May 3, 2011 § Leave a comment
I was thinking about potential story ideas today.
The stories that have always worked for me – at least, in my opinion – are stories with a reasonably ridiculous theme. I wrote one a little while back about a guy who is being harrassed by his angry, snobbish landlord for having pets in the house, and as she wanders through the corridors she comes across more exotic pets at every turn until finally falling down an immense hole to become lunch for a burrowing dinosaur of sorts. I once gained entry into a published book of poetry with a lengthy (mine was by far the longest poem in the collection, clocking in at nine pages) Seuss-style missive about a chicken that went in search of a fried-chicken factory and took her bloody revenge.
These are the stories and writings I enjoy reading back to myself from time to time, when I am procrastinating and pretending that reading my own work somehow counts as “hours”.
Why then, do I feel a constant urge to write something “literary”? I love reading literary books – I’m only a cardigan away from being a fully fledged Jonathan Safran Foer fan club member, or that of his wife Nicole Krauss, I devour Lethem, DeLillo, Nabokov, Fowles, Banks and anything and everything McSweeneys put their name to. Yet my forte seems to be in the silly and irreverent. This is like yearning to cook like a Masterchef but finding your most delicious dish is a cheese sandwich.

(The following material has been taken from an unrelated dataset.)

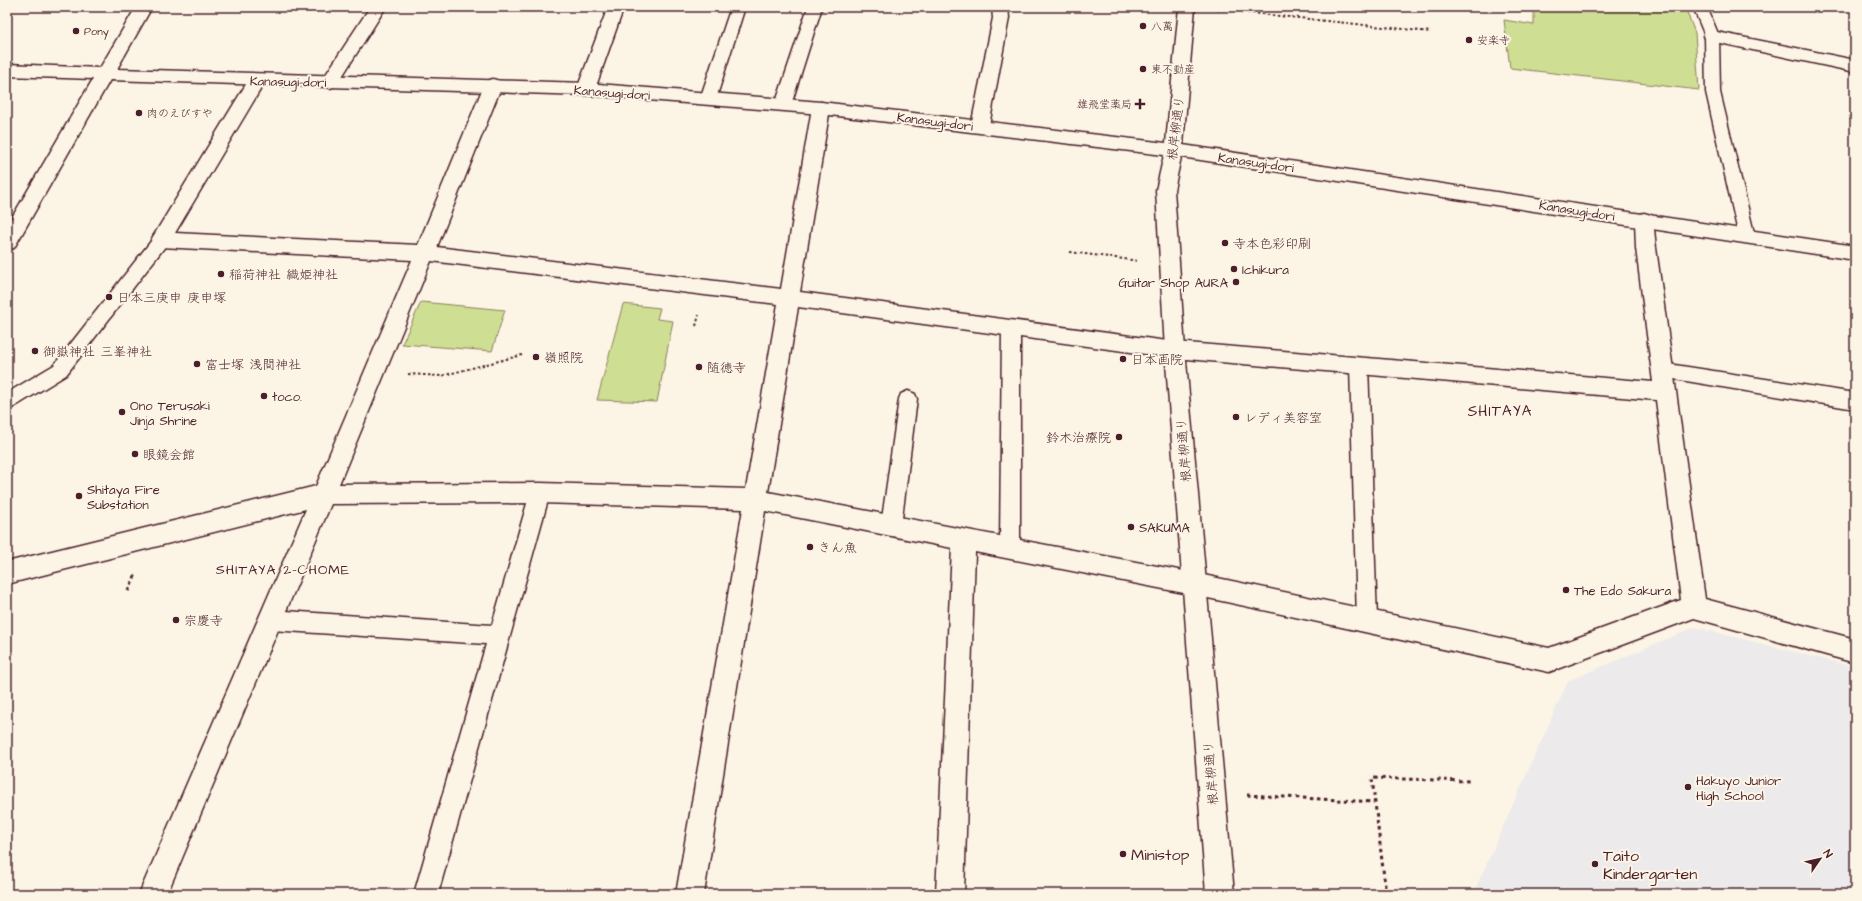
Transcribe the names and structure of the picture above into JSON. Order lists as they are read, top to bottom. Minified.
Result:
{"streets":{"street":["Kanasugi-dori","根岸柳通り"]},"crossings":[["Kanasugi-dori","根岸柳通り"]],"districts":["SHITAYA","SHITAYA 2-CHOME"],"places":{"other":["八萬","Pony","安楽寺","東不動産","肉のえびすや","寺本色彩印刷","Ichikura","稲荷神社 織姫神社","Guitar Shop AURA","日本三庚申 庚申塚","御嶽神社 三峯神社","嶺照院","日本画院","富士塚 浅間神社","随徳寺","toco.","Ono Terusaki Jinja Shrine","レディ美容室","鈴木治療院","眼鏡会館","Shitaya Fire Substation","SAKUMA","きん魚","The Edo Sakura","宗慶寺","Hakuyo Junior High School","Ministop","Taito Kindergarten"],"health":["雄飛堂薬局"]},"north":"top right"}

In any event, I was thinking about story ideas and started to think about a guy who was sitting on a beach (it’s amazing how many of my story ideas start with a guy sitting on a beach, considering not one story I have ever written has started that way), considering ways in which he could fake his death. I wasn’t sure why he wanted to fake his death. At first I thought he would be the only character, but every bit of prose that occurred to me was as droll as most of the “literary” threads I’ve attempted. So I started him talking to someone else (another guy, but I’m not sure who, perhaps a fellow, lonesome beach bum).
This guy began talking him out of faking his life. He insisted that designing an illusory ending was such a waste of spirit and creative ability as to be almost criminal. If this sad sack character was enduring such a miserable life (I, like his beach bum interlocutor, simply assumed that if he wanted to fake his death that his life couldn’t have been all box seats at the grand final and supermodels and coke every night), he had a grander, more enlightening option available to him – he could fake his own life.
This seems very interesting to me, now I just have to work out how to walk the line between what I know (farcical, dad-jokey) and what I aspire to (beautifully written, intelligent, thoughtful). I think it’s a cool idea though.